Please restate the data below word for word, omitting all images.
** SOURCE MATERIAL follows **
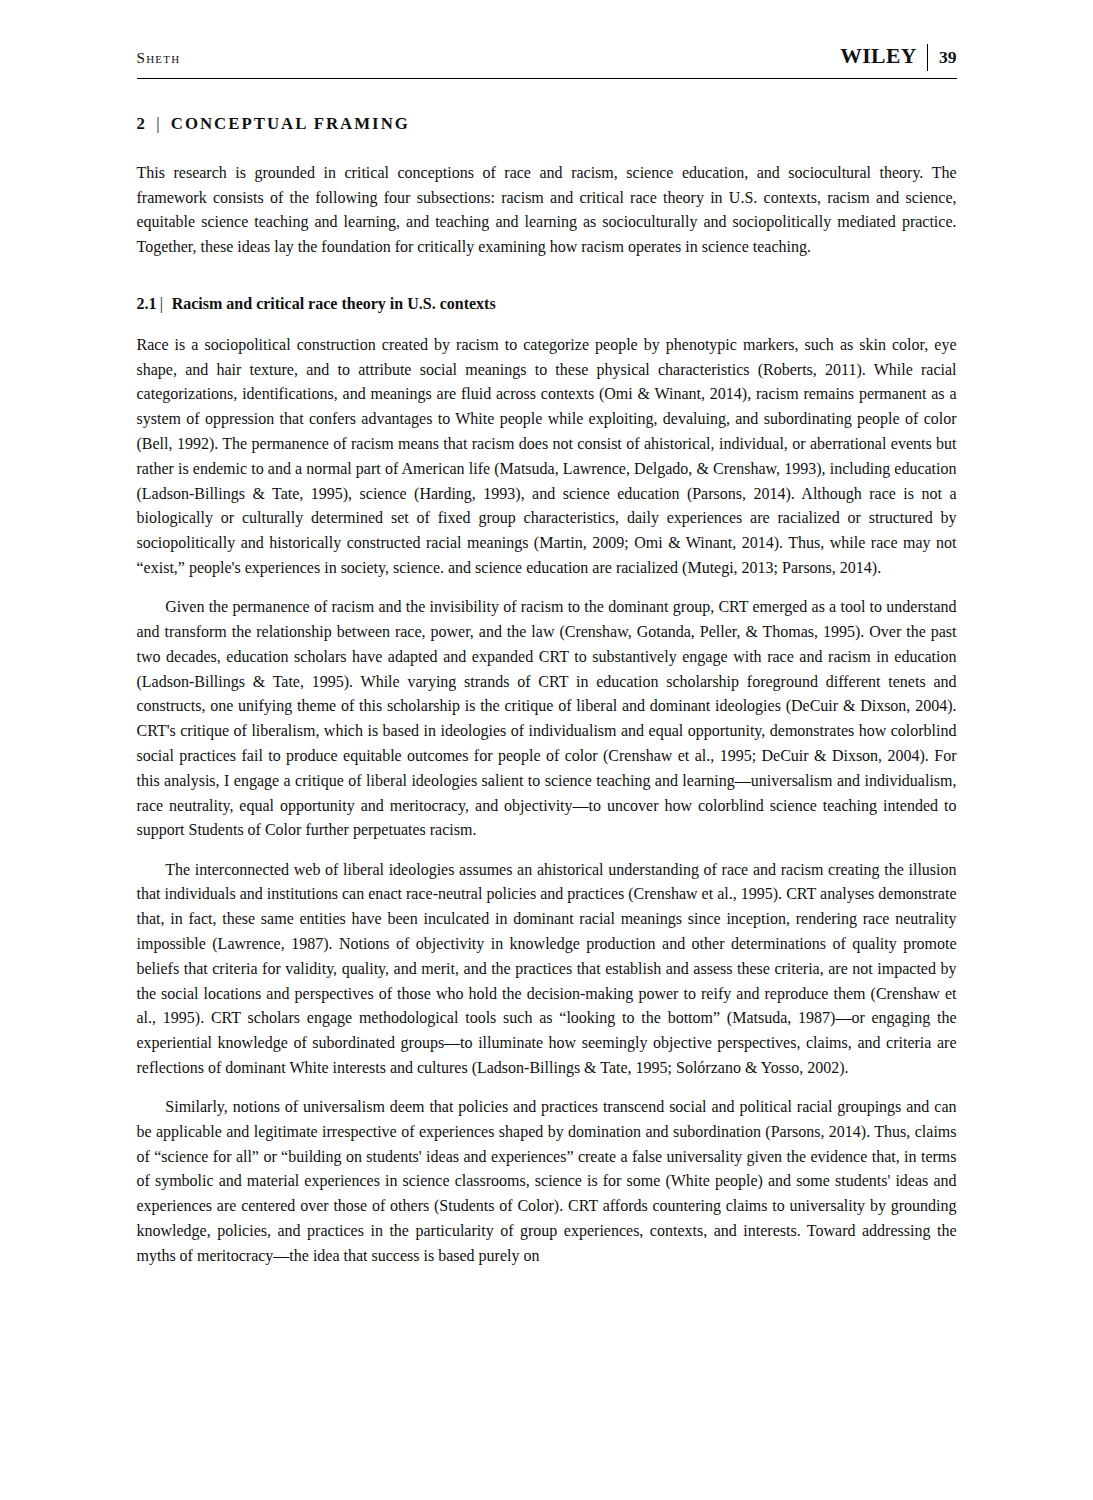Sheth WILEY 39
2|Conceptual Framing
This research is grounded in critical conceptions of race and racism, science education, and sociocultural theory. The framework consists of the following four subsections: racism and critical race theory in U.S. contexts, racism and science, equitable science teaching and learning, and teaching and learning as socioculturally and sociopolitically mediated practice. Together, these ideas lay the foundation for critically examining how racism operates in science teaching.
2.1|Racism and critical race theory in U.S. contexts
Race is a sociopolitical construction created by racism to categorize people by phenotypic markers, such as skin color, eye shape, and hair texture, and to attribute social meanings to these physical characteristics (Roberts, 2011). While racial categorizations, identifications, and meanings are fluid across contexts (Omi & Winant, 2014), racism remains permanent as a system of oppression that confers advantages to White people while exploiting, devaluing, and subordinating people of color (Bell, 1992). The permanence of racism means that racism does not consist of ahistorical, individual, or aberrational events but rather is endemic to and a normal part of American life (Matsuda, Lawrence, Delgado, & Crenshaw, 1993), including education (Ladson-Billings & Tate, 1995), science (Harding, 1993), and science education (Parsons, 2014). Although race is not a biologically or culturally determined set of fixed group characteristics, daily experiences are racialized or structured by sociopolitically and historically constructed racial meanings (Martin, 2009; Omi & Winant, 2014). Thus, while race may not “exist,” people's experiences in society, science. and science education are racialized (Mutegi, 2013; Parsons, 2014).
Given the permanence of racism and the invisibility of racism to the dominant group, CRT emerged as a tool to understand and transform the relationship between race, power, and the law (Crenshaw, Gotanda, Peller, & Thomas, 1995). Over the past two decades, education scholars have adapted and expanded CRT to substantively engage with race and racism in education (Ladson-Billings & Tate, 1995). While varying strands of CRT in education scholarship foreground different tenets and constructs, one unifying theme of this scholarship is the critique of liberal and dominant ideologies (DeCuir & Dixson, 2004). CRT's critique of liberalism, which is based in ideologies of individualism and equal opportunity, demonstrates how colorblind social practices fail to produce equitable outcomes for people of color (Crenshaw et al., 1995; DeCuir & Dixson, 2004). For this analysis, I engage a critique of liberal ideologies salient to science teaching and learning—universalism and individualism, race neutrality, equal opportunity and meritocracy, and objectivity—to uncover how colorblind science teaching intended to support Students of Color further perpetuates racism.
The interconnected web of liberal ideologies assumes an ahistorical understanding of race and racism creating the illusion that individuals and institutions can enact race-neutral policies and practices (Crenshaw et al., 1995). CRT analyses demonstrate that, in fact, these same entities have been inculcated in dominant racial meanings since inception, rendering race neutrality impossible (Lawrence, 1987). Notions of objectivity in knowledge production and other determinations of quality promote beliefs that criteria for validity, quality, and merit, and the practices that establish and assess these criteria, are not impacted by the social locations and perspectives of those who hold the decision-making power to reify and reproduce them (Crenshaw et al., 1995). CRT scholars engage methodological tools such as “looking to the bottom” (Matsuda, 1987)—or engaging the experiential knowledge of subordinated groups—to illuminate how seemingly objective perspectives, claims, and criteria are reflections of dominant White interests and cultures (Ladson-Billings & Tate, 1995; Solórzano & Yosso, 2002).
Similarly, notions of universalism deem that policies and practices transcend social and political racial groupings and can be applicable and legitimate irrespective of experiences shaped by domination and subordination (Parsons, 2014). Thus, claims of “science for all” or “building on students' ideas and experiences” create a false universality given the evidence that, in terms of symbolic and material experiences in science classrooms, science is for some (White people) and some students' ideas and experiences are centered over those of others (Students of Color). CRT affords countering claims to universality by grounding knowledge, policies, and practices in the particularity of group experiences, contexts, and interests. Toward addressing the myths of meritocracy—the idea that success is based purely on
** End of SOURCE MATERIAL **
▶ RESULT FOR THIS EXERCISE:
Sheth WILEY 39
2|Conceptual Framing
This research is grounded in critical conceptions of race and racism, science education, and sociocultural theory. The framework consists of the following four subsections: racism and critical race theory in U.S. contexts, racism and science, equitable science teaching and learning, and teaching and learning as socioculturally and sociopolitically mediated practice. Together, these ideas lay the foundation for critically examining how racism operates in science teaching.
2.1|Racism and critical race theory in U.S. contexts
Race is a sociopolitical construction created by racism to categorize people by phenotypic markers, such as skin color, eye shape, and hair texture, and to attribute social meanings to these physical characteristics (Roberts, 2011). While racial categorizations, identifications, and meanings are fluid across contexts (Omi & Winant, 2014), racism remains permanent as a system of oppression that confers advantages to White people while exploiting, devaluing, and subordinating people of color (Bell, 1992). The permanence of racism means that racism does not consist of ahistorical, individual, or aberrational events but rather is endemic to and a normal part of American life (Matsuda, Lawrence, Delgado, & Crenshaw, 1993), including education (Ladson-Billings & Tate, 1995), science (Harding, 1993), and science education (Parsons, 2014). Although race is not a biologically or culturally determined set of fixed group characteristics, daily experiences are racialized or structured by sociopolitically and historically constructed racial meanings (Martin, 2009; Omi & Winant, 2014). Thus, while race may not “exist,” people's experiences in society, science. and science education are racialized (Mutegi, 2013; Parsons, 2014).
Given the permanence of racism and the invisibility of racism to the dominant group, CRT emerged as a tool to understand and transform the relationship between race, power, and the law (Crenshaw, Gotanda, Peller, & Thomas, 1995). Over the past two decades, education scholars have adapted and expanded CRT to substantively engage with race and racism in education (Ladson-Billings & Tate, 1995). While varying strands of CRT in education scholarship foreground different tenets and constructs, one unifying theme of this scholarship is the critique of liberal and dominant ideologies (DeCuir & Dixson, 2004). CRT's critique of liberalism, which is based in ideologies of individualism and equal opportunity, demonstrates how colorblind social practices fail to produce equitable outcomes for people of color (Crenshaw et al., 1995; DeCuir & Dixson, 2004). For this analysis, I engage a critique of liberal ideologies salient to science teaching and learning—universalism and individualism, race neutrality, equal opportunity and meritocracy, and objectivity—to uncover how colorblind science teaching intended to support Students of Color further perpetuates racism.
The interconnected web of liberal ideologies assumes an ahistorical understanding of race and racism creating the illusion that individuals and institutions can enact race-neutral policies and practices (Crenshaw et al., 1995). CRT analyses demonstrate that, in fact, these same entities have been inculcated in dominant racial meanings since inception, rendering race neutrality impossible (Lawrence, 1987). Notions of objectivity in knowledge production and other determinations of quality promote beliefs that criteria for validity, quality, and merit, and the practices that establish and assess these criteria, are not impacted by the social locations and perspectives of those who hold the decision-making power to reify and reproduce them (Crenshaw et al., 1995). CRT scholars engage methodological tools such as “looking to the bottom” (Matsuda, 1987)—or engaging the experiential knowledge of subordinated groups—to illuminate how seemingly objective perspectives, claims, and criteria are reflections of dominant White interests and cultures (Ladson-Billings & Tate, 1995; Solórzano & Yosso, 2002).
Similarly, notions of universalism deem that policies and practices transcend social and political racial groupings and can be applicable and legitimate irrespective of experiences shaped by domination and subordination (Parsons, 2014). Thus, claims of “science for all” or “building on students' ideas and experiences” create a false universality given the evidence that, in terms of symbolic and material experiences in science classrooms, science is for some (White people) and some students' ideas and experiences are centered over those of others (Students of Color). CRT affords countering claims to universality by grounding knowledge, policies, and practices in the particularity of group experiences, contexts, and interests. Toward addressing the myths of meritocracy—the idea that success is based purely on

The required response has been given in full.